**Description of the task**
Which lines below contain "back"? Pull them out.

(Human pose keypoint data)
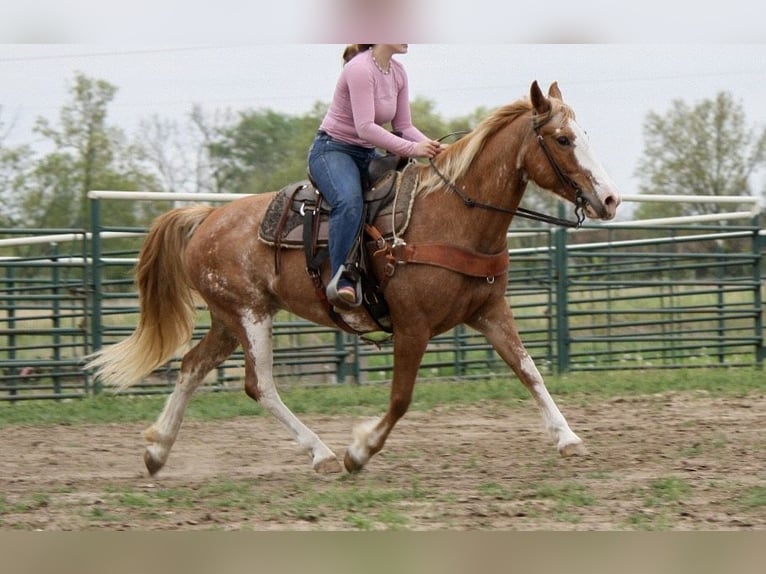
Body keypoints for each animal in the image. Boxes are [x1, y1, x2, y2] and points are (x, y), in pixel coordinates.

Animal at [86, 81, 621, 476]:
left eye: (585, 134)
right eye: (563, 139)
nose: (610, 200)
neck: (451, 216)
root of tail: (205, 218)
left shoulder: (490, 312)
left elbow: (528, 370)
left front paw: (569, 438)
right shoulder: (413, 326)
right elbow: (402, 398)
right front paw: (359, 451)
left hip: (227, 320)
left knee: (193, 366)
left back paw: (157, 452)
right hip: (249, 315)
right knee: (260, 385)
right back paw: (322, 453)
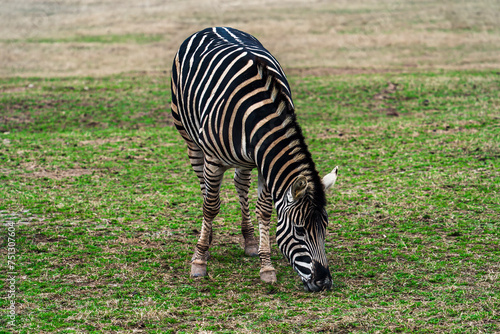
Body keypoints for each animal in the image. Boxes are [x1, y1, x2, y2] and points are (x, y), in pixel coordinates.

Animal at [172, 27, 340, 290]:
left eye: (325, 227)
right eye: (300, 230)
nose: (323, 282)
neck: (260, 115)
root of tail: (213, 27)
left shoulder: (265, 163)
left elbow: (264, 210)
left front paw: (266, 265)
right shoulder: (214, 160)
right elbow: (211, 206)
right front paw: (199, 261)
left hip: (245, 159)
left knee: (240, 185)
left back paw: (249, 239)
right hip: (190, 139)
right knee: (204, 187)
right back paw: (206, 241)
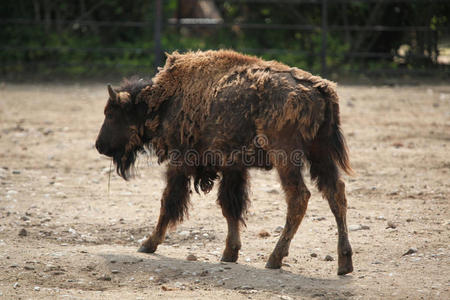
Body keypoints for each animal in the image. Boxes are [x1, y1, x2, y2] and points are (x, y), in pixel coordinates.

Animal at [96, 50, 356, 276]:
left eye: (111, 114)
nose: (99, 145)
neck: (163, 99)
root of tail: (320, 90)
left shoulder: (179, 162)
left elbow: (168, 202)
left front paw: (148, 244)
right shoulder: (233, 168)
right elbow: (230, 206)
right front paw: (230, 253)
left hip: (286, 157)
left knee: (299, 197)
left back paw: (274, 258)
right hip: (320, 154)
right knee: (336, 194)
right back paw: (344, 263)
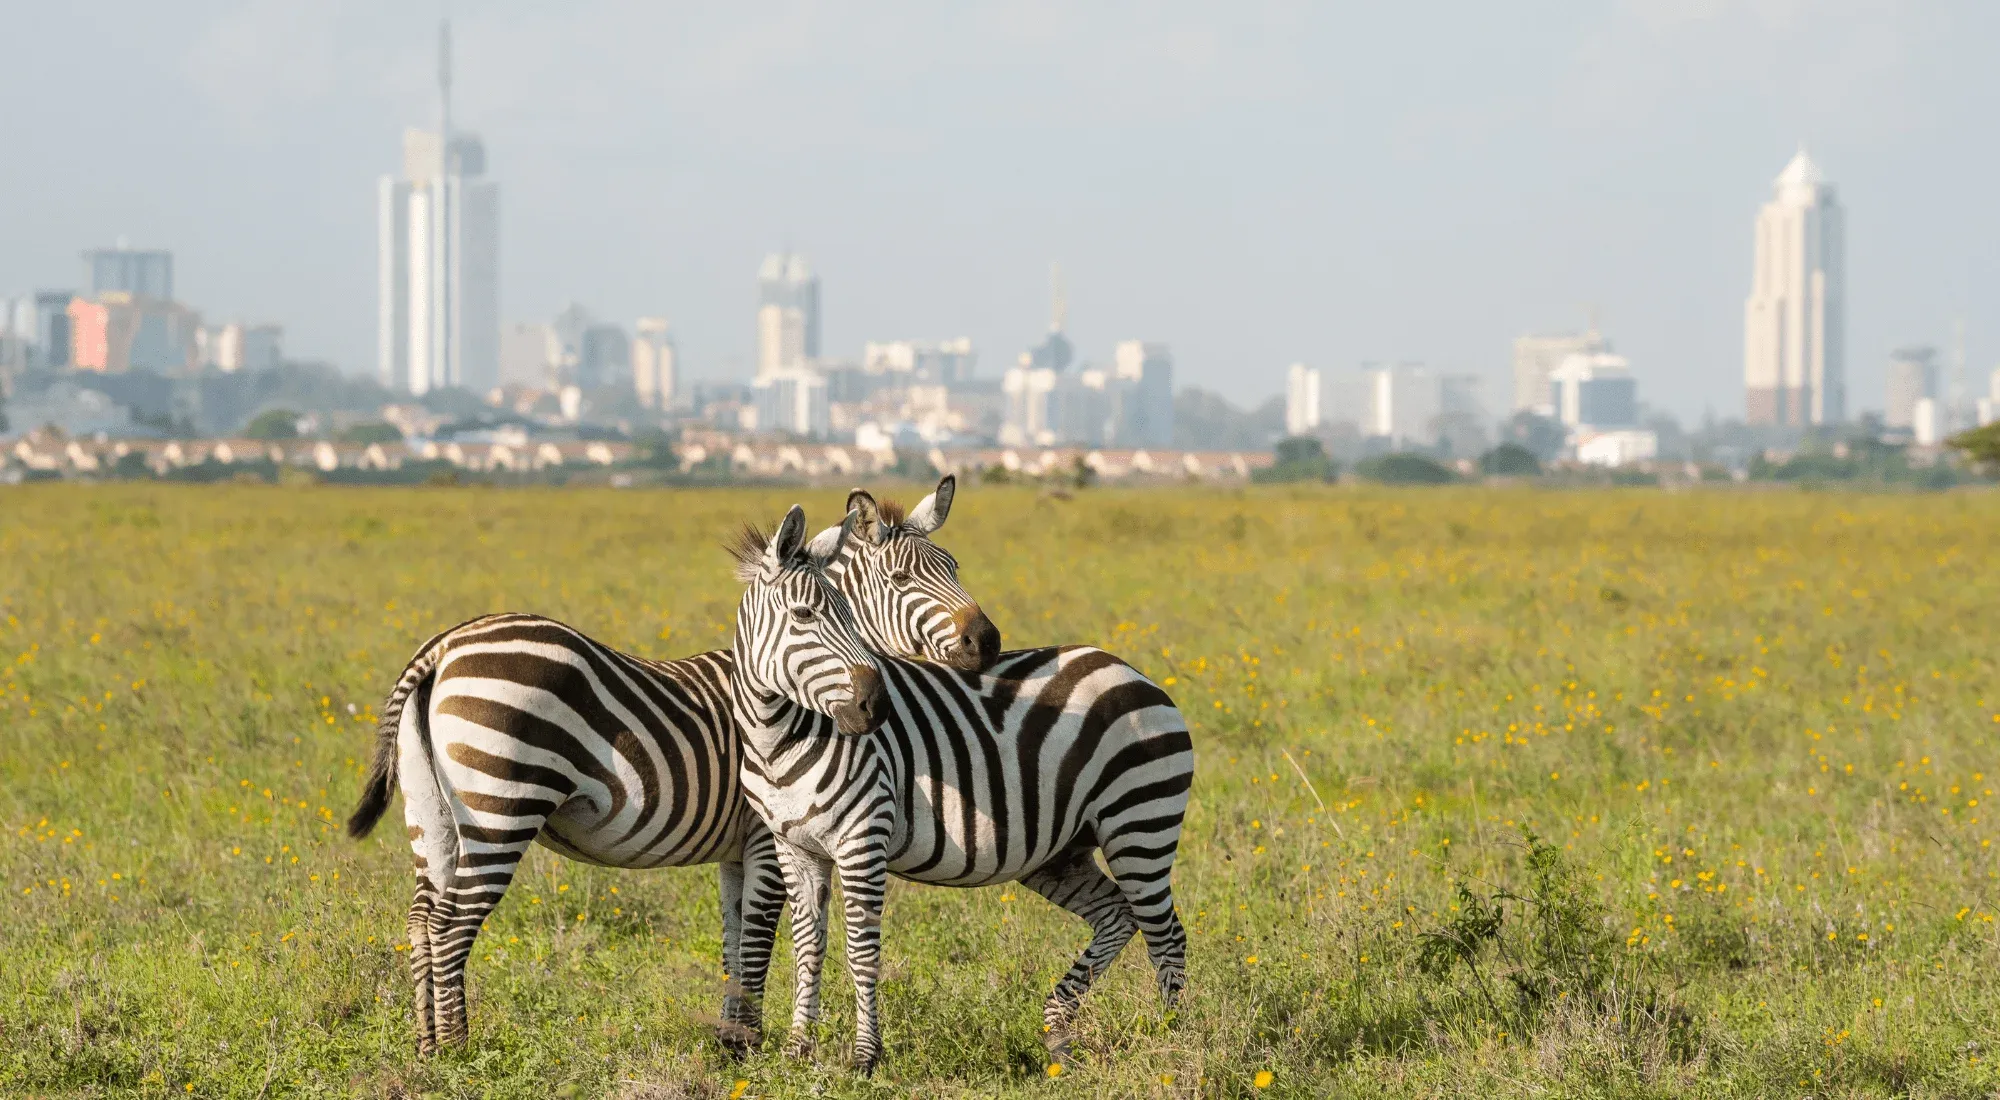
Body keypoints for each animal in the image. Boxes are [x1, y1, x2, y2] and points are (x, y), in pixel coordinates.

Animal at [740, 504, 1192, 1080]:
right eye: (803, 615)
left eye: (847, 615)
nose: (875, 706)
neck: (781, 737)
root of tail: (1133, 671)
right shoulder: (794, 847)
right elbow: (806, 946)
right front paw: (799, 1049)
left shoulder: (862, 841)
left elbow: (861, 951)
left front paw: (866, 1056)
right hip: (1061, 852)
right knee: (1118, 916)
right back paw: (1059, 1033)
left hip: (1141, 823)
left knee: (1166, 934)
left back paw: (1175, 1041)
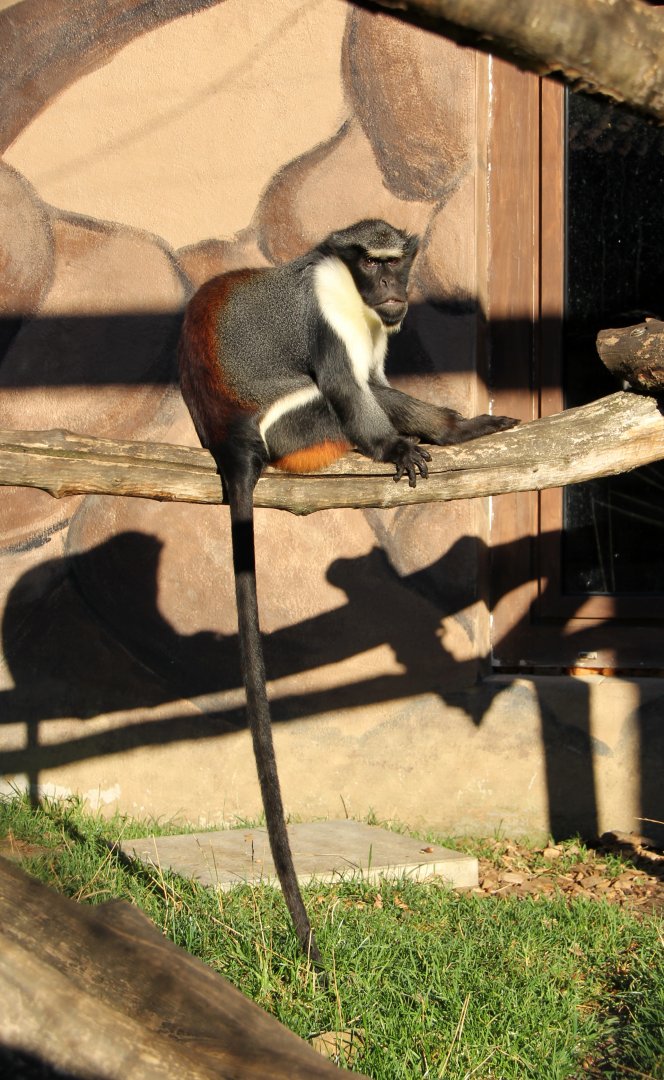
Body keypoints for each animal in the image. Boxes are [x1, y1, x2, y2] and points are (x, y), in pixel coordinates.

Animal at [178, 219, 518, 969]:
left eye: (399, 265)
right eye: (372, 265)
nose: (394, 292)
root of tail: (230, 439)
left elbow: (378, 381)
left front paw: (458, 428)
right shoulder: (330, 310)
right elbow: (350, 385)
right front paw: (396, 448)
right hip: (294, 428)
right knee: (339, 397)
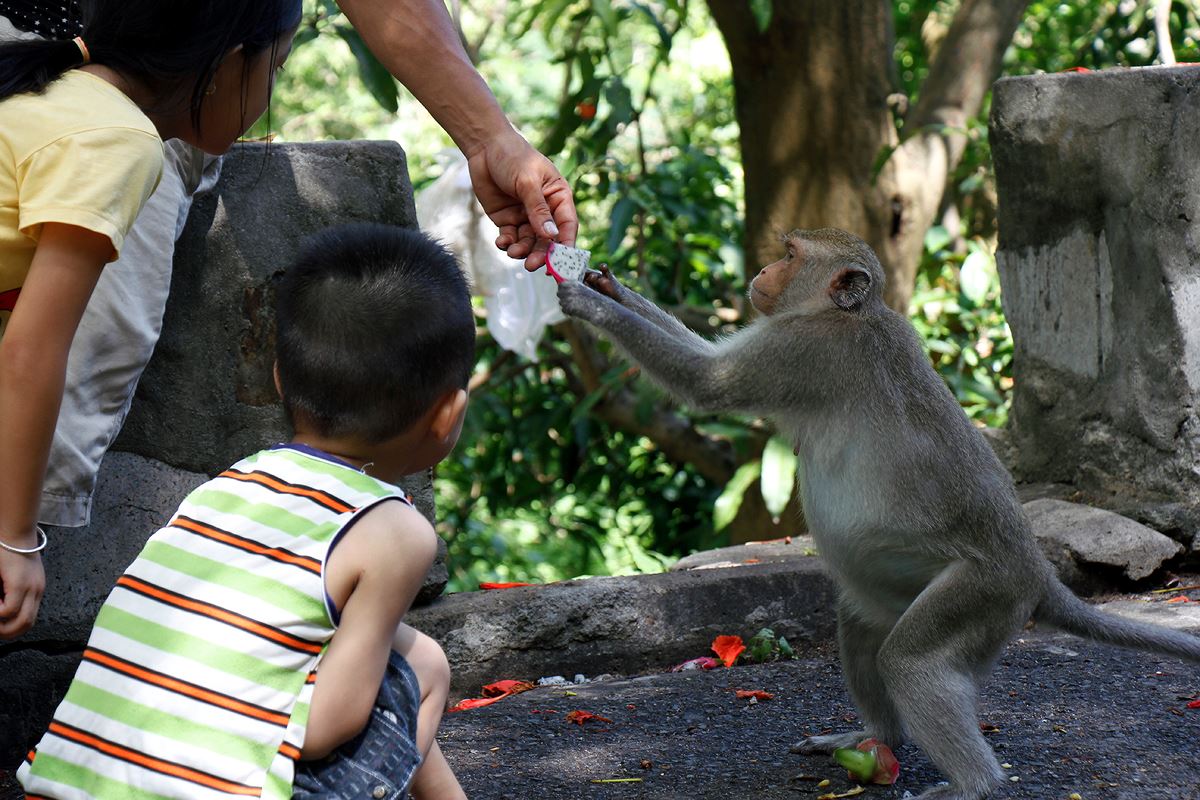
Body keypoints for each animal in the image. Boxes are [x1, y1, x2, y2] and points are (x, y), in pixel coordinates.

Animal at [556, 226, 1200, 800]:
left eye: (790, 255)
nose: (762, 271)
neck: (849, 314)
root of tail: (1037, 572)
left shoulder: (805, 347)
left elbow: (705, 379)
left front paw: (590, 304)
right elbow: (704, 358)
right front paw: (608, 284)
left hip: (984, 593)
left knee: (909, 659)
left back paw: (971, 785)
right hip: (902, 584)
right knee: (862, 626)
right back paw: (876, 736)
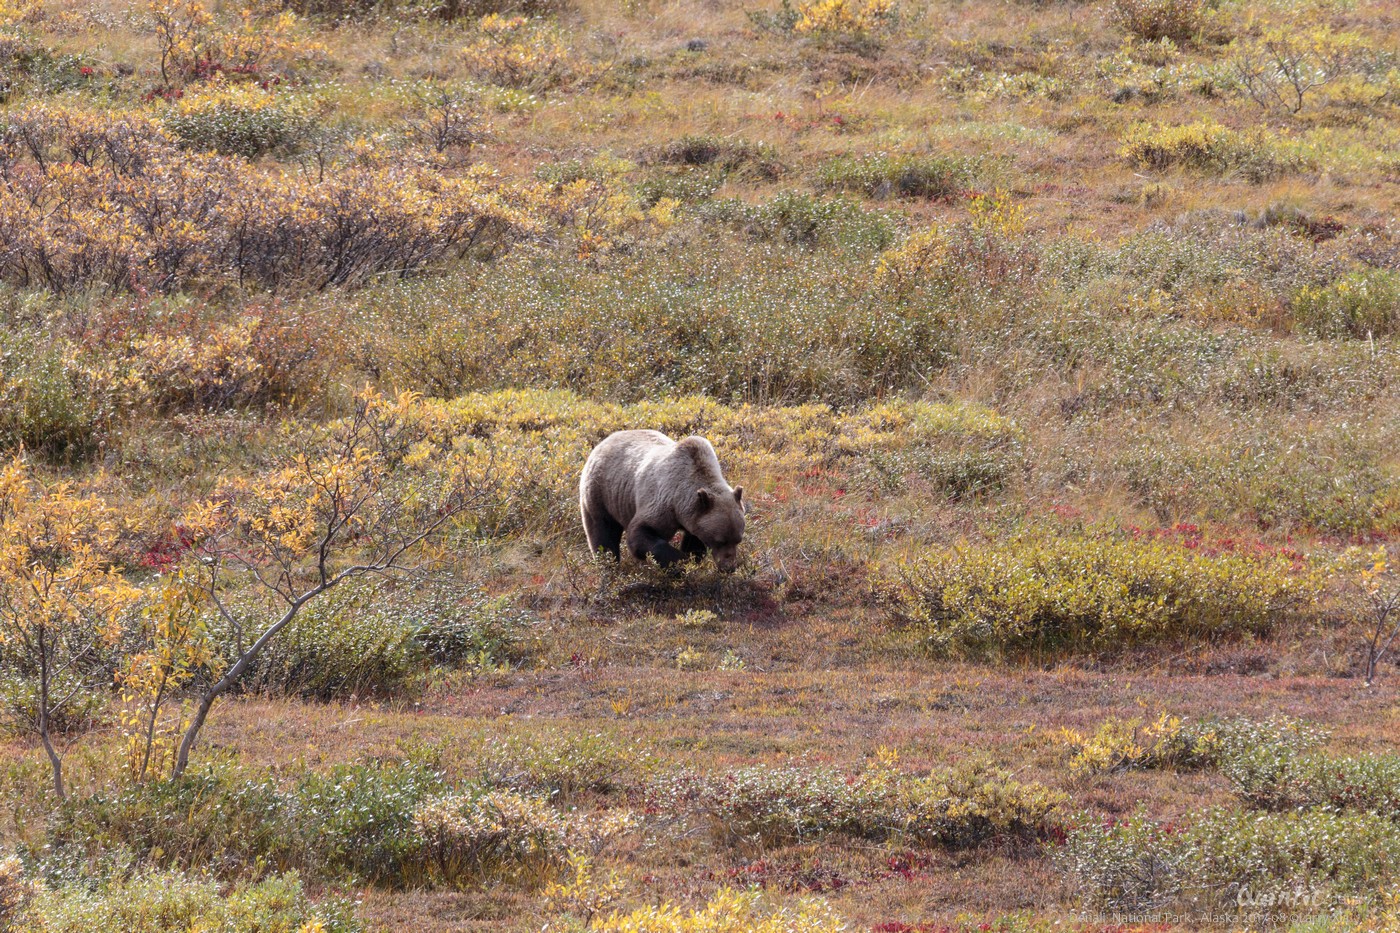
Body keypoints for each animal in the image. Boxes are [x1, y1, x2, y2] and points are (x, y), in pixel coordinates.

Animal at [582, 425, 750, 571]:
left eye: (738, 539)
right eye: (719, 540)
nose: (729, 567)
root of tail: (604, 441)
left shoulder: (693, 516)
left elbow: (694, 539)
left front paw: (691, 559)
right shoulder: (663, 503)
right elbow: (640, 534)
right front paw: (680, 562)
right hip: (600, 492)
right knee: (602, 531)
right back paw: (608, 565)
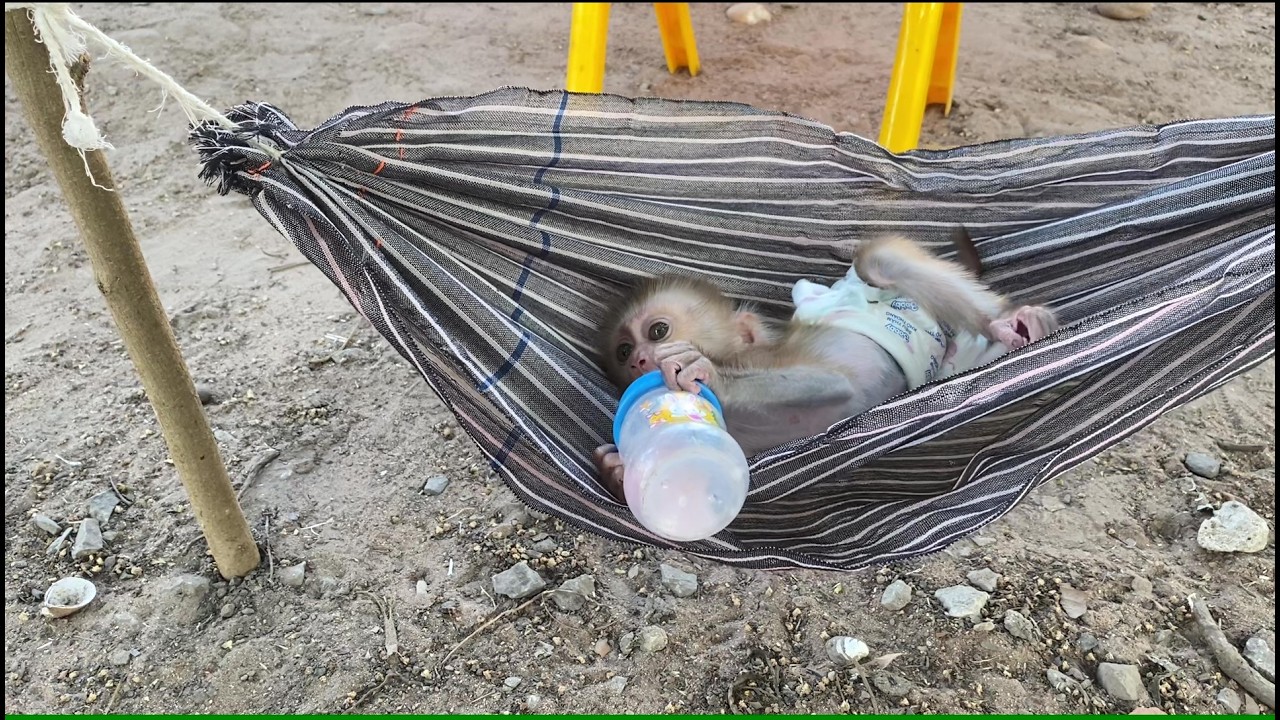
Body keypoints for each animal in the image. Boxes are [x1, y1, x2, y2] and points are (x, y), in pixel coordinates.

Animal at [592, 234, 1059, 500]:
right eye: (623, 352)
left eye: (657, 331)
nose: (639, 359)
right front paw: (617, 469)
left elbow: (835, 383)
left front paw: (705, 372)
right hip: (959, 358)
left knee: (879, 261)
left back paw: (1008, 321)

**Result for this task**
left back paw: (157, 452)
right back paw: (322, 453)
left back paw: (249, 239)
right back paw: (206, 241)
left back paw: (274, 258)
right back paw: (344, 263)
right back paw: (1059, 1033)
left back paw: (1175, 1041)
left back paw: (971, 785)
right back paw: (876, 736)
right back paw: (608, 565)
left back paw: (1008, 321)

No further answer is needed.